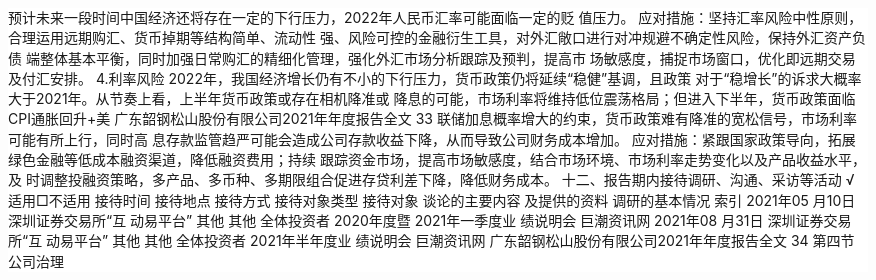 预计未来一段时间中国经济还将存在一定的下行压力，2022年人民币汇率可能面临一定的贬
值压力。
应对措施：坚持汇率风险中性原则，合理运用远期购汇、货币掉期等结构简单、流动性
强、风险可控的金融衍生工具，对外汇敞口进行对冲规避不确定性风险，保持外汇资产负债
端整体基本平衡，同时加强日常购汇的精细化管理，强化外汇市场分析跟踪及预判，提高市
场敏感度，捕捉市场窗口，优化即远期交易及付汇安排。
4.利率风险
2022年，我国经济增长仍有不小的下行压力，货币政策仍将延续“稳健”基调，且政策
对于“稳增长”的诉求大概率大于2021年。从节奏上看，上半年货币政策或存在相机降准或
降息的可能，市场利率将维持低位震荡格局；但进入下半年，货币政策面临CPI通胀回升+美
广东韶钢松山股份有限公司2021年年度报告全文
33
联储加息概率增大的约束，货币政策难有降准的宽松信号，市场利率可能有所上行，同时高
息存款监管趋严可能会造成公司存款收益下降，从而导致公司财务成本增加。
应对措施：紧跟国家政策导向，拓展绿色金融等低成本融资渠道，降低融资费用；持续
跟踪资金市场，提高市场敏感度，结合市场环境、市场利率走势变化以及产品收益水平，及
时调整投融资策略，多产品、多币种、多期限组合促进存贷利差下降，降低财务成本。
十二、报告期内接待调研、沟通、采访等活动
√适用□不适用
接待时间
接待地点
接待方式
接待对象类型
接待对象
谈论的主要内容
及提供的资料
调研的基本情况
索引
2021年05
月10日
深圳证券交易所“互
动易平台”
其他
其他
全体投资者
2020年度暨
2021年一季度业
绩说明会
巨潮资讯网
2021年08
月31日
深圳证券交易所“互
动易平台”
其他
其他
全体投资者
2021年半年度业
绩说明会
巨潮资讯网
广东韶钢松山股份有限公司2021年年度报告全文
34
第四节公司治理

-- -- --

• [Task directions]:
Extract the text of every entry above line for line, without changing anything, and leave the pictures out of your answer.

• [Response area]:
 预计未来一段时间中国经济还将存在一定的下行压力，2022年人民币汇率可能面临一定的贬
值压力。
应对措施：坚持汇率风险中性原则，合理运用远期购汇、货币掉期等结构简单、流动性
强、风险可控的金融衍生工具，对外汇敞口进行对冲规避不确定性风险，保持外汇资产负债
端整体基本平衡，同时加强日常购汇的精细化管理，强化外汇市场分析跟踪及预判，提高市
场敏感度，捕捉市场窗口，优化即远期交易及付汇安排。
4.利率风险
2022年，我国经济增长仍有不小的下行压力，货币政策仍将延续“稳健”基调，且政策
对于“稳增长”的诉求大概率大于2021年。从节奏上看，上半年货币政策或存在相机降准或
降息的可能，市场利率将维持低位震荡格局；但进入下半年，货币政策面临CPI通胀回升+美
广东韶钢松山股份有限公司2021年年度报告全文
33
联储加息概率增大的约束，货币政策难有降准的宽松信号，市场利率可能有所上行，同时高
息存款监管趋严可能会造成公司存款收益下降，从而导致公司财务成本增加。
应对措施：紧跟国家政策导向，拓展绿色金融等低成本融资渠道，降低融资费用；持续
跟踪资金市场，提高市场敏感度，结合市场环境、市场利率走势变化以及产品收益水平，及
时调整投融资策略，多产品、多币种、多期限组合促进存贷利差下降，降低财务成本。
十二、报告期内接待调研、沟通、采访等活动
√适用□不适用
接待时间
接待地点
接待方式
接待对象类型
接待对象
谈论的主要内容
及提供的资料
调研的基本情况
索引
2021年05
月10日
深圳证券交易所“互
动易平台”
其他
其他
全体投资者
2020年度暨
2021年一季度业
绩说明会
巨潮资讯网
2021年08
月31日
深圳证券交易所“互
动易平台”
其他
其他
全体投资者
2021年半年度业
绩说明会
巨潮资讯网
广东韶钢松山股份有限公司2021年年度报告全文
34
第四节公司治理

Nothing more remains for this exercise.